NPS (12) – 12th in the series – Should I weight my survey results?
This is the 12th episode in my series on the Net Promoter Score and the Net Promoter System. There is a learning check / quiz at the end of this post.
Suppose you have performed an NPS survey and feel the data set is not representative of your customers. What should you do?
A common issue, rarely addressed
Throughout my customer experience career, I have never adjusted my data sets before or after analyzing them. This has always made me somewhat uncomfortable. Think about these examples:
- Your competitive benchmark survey provider uses a panel of people in countries around the world. You do 60% of your business in the USA, 15% in Canada, 10% in the UK, and smaller percentages in over thirty countries. The survey provider panel is 40% in the USA, 10% in Canada, 15% in the UK, 10% each in France, Germany and Australia, and 5% in another twenty countries. Should you take the survey provider data and re-weight it to reflect the profile of your company? At HP, we did not have any data for Japan the year of the earthquake and tsunami. That had a material impact on the worldwide averages, but we did not call it out in the reports. Was this some subconscious decision because leaving out the Japanese data made the overall results slightly better?
- You run project completion surveys for your consulting company. Customers pay vastly different prices for different types of projects, varying by a factor of 100:1. Should you weight the survey responses by revenue, giving 100 times the weight to a response for an expensive project?
- Your relationship survey covers two CxOs, three other decision-makers, five decision-influencers and ten end users. Should you weight the survey so the responses from CxOs count more?
- You run transactional surveys after calls are closed in your service center. You code calls by their level of severity, into critical, high, medium and low. Should critical calls have more weight in your survey? If 10% of your calls are in the critical category, but only 5% of your survey responses, should you double the weight of those survey responses?
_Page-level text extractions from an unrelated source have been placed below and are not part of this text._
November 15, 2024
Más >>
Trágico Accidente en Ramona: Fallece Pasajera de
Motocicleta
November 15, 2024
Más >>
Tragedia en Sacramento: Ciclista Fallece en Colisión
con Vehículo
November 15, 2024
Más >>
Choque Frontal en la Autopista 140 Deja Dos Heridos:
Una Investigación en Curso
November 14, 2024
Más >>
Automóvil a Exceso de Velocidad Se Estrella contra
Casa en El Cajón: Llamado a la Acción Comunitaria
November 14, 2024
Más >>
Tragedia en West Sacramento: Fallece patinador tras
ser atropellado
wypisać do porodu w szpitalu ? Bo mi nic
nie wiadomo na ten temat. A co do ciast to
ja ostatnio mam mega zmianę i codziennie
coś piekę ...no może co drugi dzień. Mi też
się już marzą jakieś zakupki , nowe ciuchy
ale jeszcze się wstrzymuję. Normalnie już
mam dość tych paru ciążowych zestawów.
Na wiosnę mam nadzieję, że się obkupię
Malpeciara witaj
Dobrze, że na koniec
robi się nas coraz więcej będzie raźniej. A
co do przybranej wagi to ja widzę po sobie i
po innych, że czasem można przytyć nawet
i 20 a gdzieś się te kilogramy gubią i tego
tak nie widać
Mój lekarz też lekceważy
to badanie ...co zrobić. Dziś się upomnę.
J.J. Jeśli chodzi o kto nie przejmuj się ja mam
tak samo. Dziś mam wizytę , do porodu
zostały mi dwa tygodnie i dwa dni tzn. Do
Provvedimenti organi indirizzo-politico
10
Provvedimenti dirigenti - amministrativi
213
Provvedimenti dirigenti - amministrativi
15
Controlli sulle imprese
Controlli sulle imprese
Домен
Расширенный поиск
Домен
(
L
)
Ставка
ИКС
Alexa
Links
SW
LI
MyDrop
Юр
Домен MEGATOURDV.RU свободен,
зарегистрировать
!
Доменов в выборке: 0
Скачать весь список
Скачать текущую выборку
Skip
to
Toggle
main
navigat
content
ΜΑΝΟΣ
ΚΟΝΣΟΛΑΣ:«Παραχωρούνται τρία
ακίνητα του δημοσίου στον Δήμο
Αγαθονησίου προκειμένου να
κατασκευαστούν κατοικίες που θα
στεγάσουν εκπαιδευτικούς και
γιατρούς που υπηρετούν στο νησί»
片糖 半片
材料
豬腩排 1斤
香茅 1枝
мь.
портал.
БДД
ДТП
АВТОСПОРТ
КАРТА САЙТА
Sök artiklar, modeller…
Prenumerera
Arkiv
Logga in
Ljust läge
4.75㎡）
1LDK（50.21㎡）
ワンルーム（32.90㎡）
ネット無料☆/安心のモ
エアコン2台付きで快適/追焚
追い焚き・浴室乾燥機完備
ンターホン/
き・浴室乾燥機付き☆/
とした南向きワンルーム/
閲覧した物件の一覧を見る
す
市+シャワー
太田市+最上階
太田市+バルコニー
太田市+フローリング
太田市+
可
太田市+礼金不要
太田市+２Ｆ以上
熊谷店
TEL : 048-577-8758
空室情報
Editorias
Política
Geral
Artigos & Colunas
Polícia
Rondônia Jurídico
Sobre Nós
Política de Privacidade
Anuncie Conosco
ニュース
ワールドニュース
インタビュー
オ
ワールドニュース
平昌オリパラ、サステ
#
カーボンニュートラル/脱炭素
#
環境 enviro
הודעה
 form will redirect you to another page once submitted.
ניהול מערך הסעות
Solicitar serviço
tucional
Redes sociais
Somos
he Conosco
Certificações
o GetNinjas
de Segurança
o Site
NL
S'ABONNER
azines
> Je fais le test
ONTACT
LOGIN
No consensus, major consequences
There is no consensus on the topic. The reason is that it is difficult to take an unbiased decision when adjusting data sets. This is of course not just the case for customer experience data. The New York Times published an article on the subject in September 2016, while the Trump-Clinton contest was in its final stages. The Upshot gave 867 voter intention responses to four different highly respected pollsters and studied the data themselves. Each person or team studying the data adjusted it using their own methodology. Adjustments were made to reflect race, gender and age to reflect the population of Florida, source of the data. Further adjustments were made to reflect likely voting intention. For example, if Hispanics are less likely to vote than Whites, some adjusted the poll results to reflect it. Others considered whether the people polled said they had voted in prior elections. The variations in methodology produced a greater variation in results than would be expected only from sampling error. The difference in views varied by five points. One showed Trump winning by one point; another showed Clinton winning by three points. History tells us that Clinton won the popular vote by two points.
I am not against adjusting an analysis to force data to better match your customer profile. I am against doing such adjustments differently each time, or having different principles for different types of surveys. Either you adjust to reflect customer revenue profiles, geography and other factors, or you don’t. You need to be consistent. If you have multiple businesses in your company, the same principles should be used by all, all the time. If you use a benchmark survey provider that customizes a solution specifically for you, you should agree response quotas in your most important customer dimensions. Do it once, then avoid the temptation to change it for a reasonable period, say three years or so.
Decide whether the following statements are true or false. Answers at the bottom of the page. The questions refer to topics that I have covered at some point between the third article in the series and this twelfth article.
- If your competitive benchmark NPS number is better than that of your main competitor, you will take market share from them moving forward.
- Good NPS scores start at 30, great scores at 40, and you are world-class at 50.
- Consistent trends in numbers that are based on small sample sizes are always useful. You do not need sample sizes for all competitors to be the same, for example.
- All customers are considered equal by benchmark survey suppliers, so customers who spend a lot have the same weight as those who do not spend much.
Next time I will start the general topic of survey design with an article about when and whether to survey.
As is often the case, the above is a slightly-edited version of a chapter in one of our books; in this case Net Promoter – Implement the System All of our books are available in paperback and Kindle formats from Amazon stores worldwide, and from your better book retailers.
Learning check answers
- False. What matters is the trend relative to competition. If your number is higher and has stayed flat, but your competitor’s number has improved, they will take share from you in the future.
- False. A good NPS score is one whose trend is better than the trend of your main competitor. A world-class score is one that is better than the competition and improving faster. The absolute number has no importance.
- True. You may want to treat a single outlier result as suspicious if the sample size is smaller than for your other competitors or countries, for example. However, if you see similar numbers in sequential sampling periods, you should trust the trend.
- True, though the survey vendors also supply demographic data so you can do your own weighting if you so wish. However, when vendors such as Temkin publish tables on their websites, there is no weighting.